> [EXERCISE] In the listing below, which lines contain the string "middle"? Copy them all.

[Start of section]

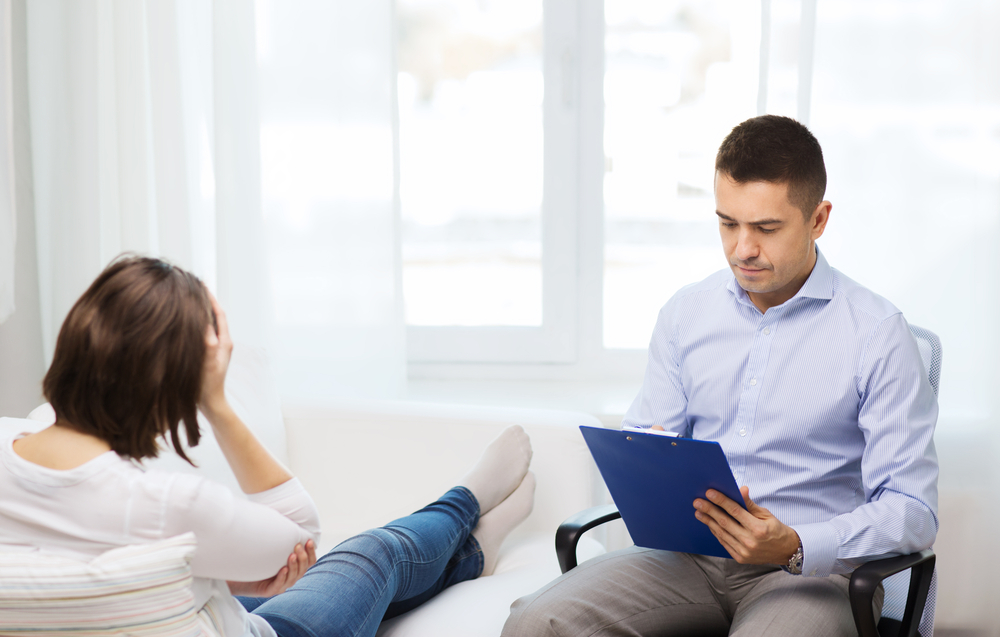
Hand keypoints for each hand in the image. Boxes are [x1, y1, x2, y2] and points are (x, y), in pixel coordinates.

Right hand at [199, 291, 232, 415]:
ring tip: (189, 300)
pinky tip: (185, 322)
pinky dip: (195, 324)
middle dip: (205, 302)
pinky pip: (202, 333)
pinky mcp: (207, 354)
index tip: (202, 286)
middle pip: (214, 317)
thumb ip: (209, 345)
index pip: (219, 315)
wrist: (210, 403)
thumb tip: (206, 325)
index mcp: (225, 342)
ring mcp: (215, 348)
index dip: (211, 300)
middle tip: (194, 288)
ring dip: (200, 312)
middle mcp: (221, 343)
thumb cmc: (209, 385)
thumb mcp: (208, 364)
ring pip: (208, 325)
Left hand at [227, 540, 316, 597]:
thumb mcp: (271, 548)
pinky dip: (282, 577)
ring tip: (291, 555)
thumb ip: (280, 538)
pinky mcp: (269, 591)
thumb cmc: (257, 560)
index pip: (309, 561)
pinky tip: (283, 569)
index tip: (309, 540)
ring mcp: (280, 585)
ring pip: (293, 577)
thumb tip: (284, 517)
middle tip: (297, 546)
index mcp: (293, 567)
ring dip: (294, 565)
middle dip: (302, 557)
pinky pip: (279, 585)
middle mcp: (289, 577)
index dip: (311, 552)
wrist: (239, 577)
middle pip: (303, 569)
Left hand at [693, 486, 799, 565]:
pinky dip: (716, 532)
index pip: (735, 511)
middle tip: (697, 502)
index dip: (721, 501)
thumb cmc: (775, 529)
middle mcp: (750, 541)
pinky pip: (724, 542)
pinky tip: (709, 524)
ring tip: (699, 512)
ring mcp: (744, 552)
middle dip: (709, 510)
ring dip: (708, 522)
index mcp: (758, 529)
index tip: (709, 493)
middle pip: (724, 522)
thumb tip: (741, 489)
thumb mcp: (766, 514)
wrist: (785, 551)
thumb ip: (750, 504)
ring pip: (721, 533)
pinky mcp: (740, 558)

[End of section]

> [PROBLEM SOLUTION]
middle dip: (205, 302)
middle pip: (214, 317)
middle tip: (194, 288)
middle mcp: (221, 343)
middle tip: (297, 546)
middle dip: (302, 557)
middle mcp: (289, 577)
middle pip: (303, 569)
middle tip: (697, 502)
middle mcp: (750, 541)
middle dip: (709, 510)
middle pip: (724, 522)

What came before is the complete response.